Apparently, the DNCC may drop up some serious dough into Mike's campaign. But ultimately, it all depends on voter turnout, including that in substantially rural areas like Randolph and Pendleton counties. This post was not authorized by Mike Callaghan or any candidate... and Isaac may once have been busted for jaywalking, too. Ed Tallman Editor, Pendleton Times Member, Pocahontas County Democrat Executive Committee
Here's the story in the Charleston Daily Mail, which despite having a history of pro-Republican bias did a good job of covering it.
Some Mike Callaghan supporters have taken it upon themselves independently to lobby against the re-election of Republican Congresswoman Shelley Moore Capito.
One Pendleton County lawyer even bought a $185 ad in the weekly Pendleton Times newspaper urging residents to "Vote No!" on Capito, who faces Democratic challenger Callaghan for her 2nd District seat.
But Isaac Sponaugle III never envisioned the amount of attention his ad would garner in the rural 8,000-person county bordering Virginia. The ad, which ran Oct. 17, sparked a back-and-forth war of words between Sponaugle and the Capito campaign, which purchased an ad in the paper last week responding to Sponaugle's criticisms.
Sponaugle said he bought yet another ad that will be printed this week.
His first ad, which ran about a third of a page, was originally written as a letter-to-the-editor discussing Capito's connections to embattled congressmen such as Mark Foley, Tom Delay and Bob Ney. The newspaper rejected the letter because the owner doesn't want national issues on the opinion page.
Sponaugle, 27, a staunch Democrat, said he wanted to inform Pendleton County residents who may not have realized Capito's standing on the House Page Board in the midst of the Foley page sex scandal. The ad says Capito should have known about Foley's actions.
Most television and print news coverage emanates from Harrisonburg, Va., Sponaugle said, and most residents aren't up to speed on local congressional issues.
"A lot of people didn't know anything about it," Sponaugle said. "I'm just trying to bring the people up-to-date."
The Capito campaign says Sponaugle violated Federal Election Commission laws by not including the line "Not authorized by any political party, candidate or candidate's committee" in the ad's disclaimer. The ad, however, included Sponaugle's signature and stated he paid for it.
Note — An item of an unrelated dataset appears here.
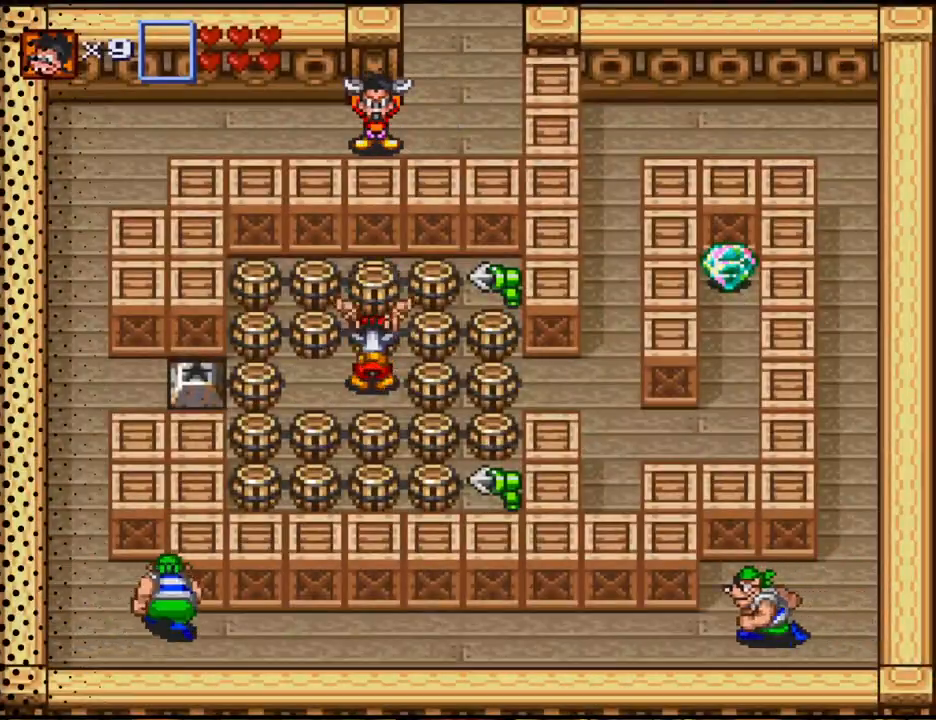
{"buttons": [], "events": []}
The Capito campaign calls the ads "personal, vicious and untruthful" attacks. It's amazing how the truth is so vicious when the facts are so stacked against you because of your own misdeeds in Congress.
Callaghan's spokesman had the right response to Capito's threats: "Talk about discouraging people from participating in a democracy."
That's exactly what Republicans always want to do: discourage people from participating in a democracy because they know if they can't lie, they can't suppress and they can't intimidate that they can't win.